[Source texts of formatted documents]
━━━━━━━━━━━━━━━━━━━━━━━━━━━━━━

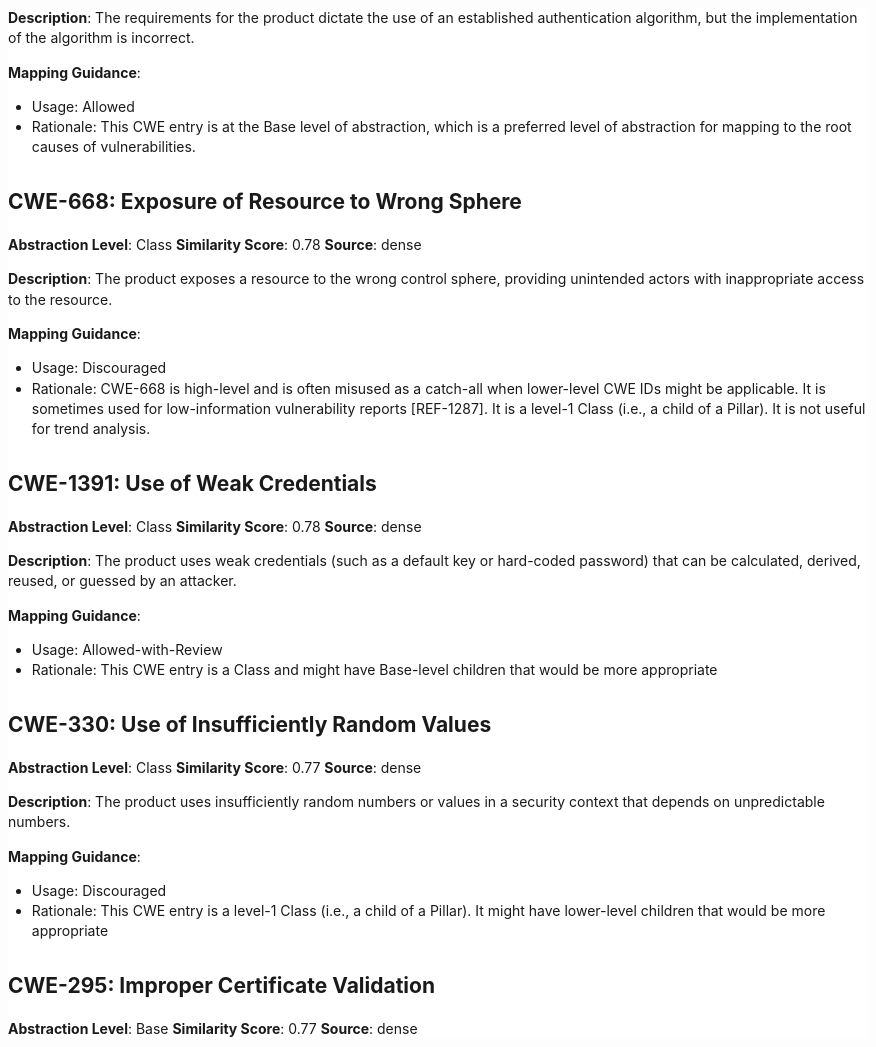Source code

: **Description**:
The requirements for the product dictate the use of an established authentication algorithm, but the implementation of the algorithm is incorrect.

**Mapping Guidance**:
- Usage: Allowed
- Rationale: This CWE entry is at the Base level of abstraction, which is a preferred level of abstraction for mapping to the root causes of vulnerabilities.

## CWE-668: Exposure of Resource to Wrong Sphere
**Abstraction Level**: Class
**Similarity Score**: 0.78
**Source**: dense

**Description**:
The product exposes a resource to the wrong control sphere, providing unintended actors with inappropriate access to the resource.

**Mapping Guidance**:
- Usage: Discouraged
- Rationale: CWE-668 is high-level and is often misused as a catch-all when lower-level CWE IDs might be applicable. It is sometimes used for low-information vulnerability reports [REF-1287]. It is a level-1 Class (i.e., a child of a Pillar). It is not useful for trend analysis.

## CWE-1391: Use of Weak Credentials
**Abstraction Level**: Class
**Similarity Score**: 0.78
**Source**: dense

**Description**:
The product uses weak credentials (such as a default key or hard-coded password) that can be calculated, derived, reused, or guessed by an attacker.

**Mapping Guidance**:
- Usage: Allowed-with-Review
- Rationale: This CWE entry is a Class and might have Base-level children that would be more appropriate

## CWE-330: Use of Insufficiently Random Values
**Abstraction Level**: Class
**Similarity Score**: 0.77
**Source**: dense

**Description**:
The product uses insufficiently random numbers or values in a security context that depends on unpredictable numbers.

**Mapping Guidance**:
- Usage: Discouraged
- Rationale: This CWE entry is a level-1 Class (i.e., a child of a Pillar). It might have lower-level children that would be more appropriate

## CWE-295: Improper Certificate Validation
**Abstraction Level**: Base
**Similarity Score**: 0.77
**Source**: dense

━━━━━━━━━━━━━━━━━━━━━━━━━━━━━━

■ PROMPT
All of the data, minus its pictures, should be repeated exactly.

■ EXERCISE RESPONSE
Source code

: **Description**:
The requirements for the product dictate the use of an established authentication algorithm, but the implementation of the algorithm is incorrect.

**Mapping Guidance**:
- Usage: Allowed
- Rationale: This CWE entry is at the Base level of abstraction, which is a preferred level of abstraction for mapping to the root causes of vulnerabilities.

## CWE-668: Exposure of Resource to Wrong Sphere
**Abstraction Level**: Class
**Similarity Score**: 0.78
**Source**: dense

**Description**:
The product exposes a resource to the wrong control sphere, providing unintended actors with inappropriate access to the resource.

**Mapping Guidance**:
- Usage: Discouraged
- Rationale: CWE-668 is high-level and is often misused as a catch-all when lower-level CWE IDs might be applicable. It is sometimes used for low-information vulnerability reports [REF-1287]. It is a level-1 Class (i.e., a child of a Pillar). It is not useful for trend analysis.

## CWE-1391: Use of Weak Credentials
**Abstraction Level**: Class
**Similarity Score**: 0.78
**Source**: dense

**Description**:
The product uses weak credentials (such as a default key or hard-coded password) that can be calculated, derived, reused, or guessed by an attacker.

**Mapping Guidance**:
- Usage: Allowed-with-Review
- Rationale: This CWE entry is a Class and might have Base-level children that would be more appropriate

## CWE-330: Use of Insufficiently Random Values
**Abstraction Level**: Class
**Similarity Score**: 0.77
**Source**: dense

**Description**:
The product uses insufficiently random numbers or values in a security context that depends on unpredictable numbers.

**Mapping Guidance**:
- Usage: Discouraged
- Rationale: This CWE entry is a level-1 Class (i.e., a child of a Pillar). It might have lower-level children that would be more appropriate

## CWE-295: Improper Certificate Validation
**Abstraction Level**: Base
**Similarity Score**: 0.77
**Source**: dense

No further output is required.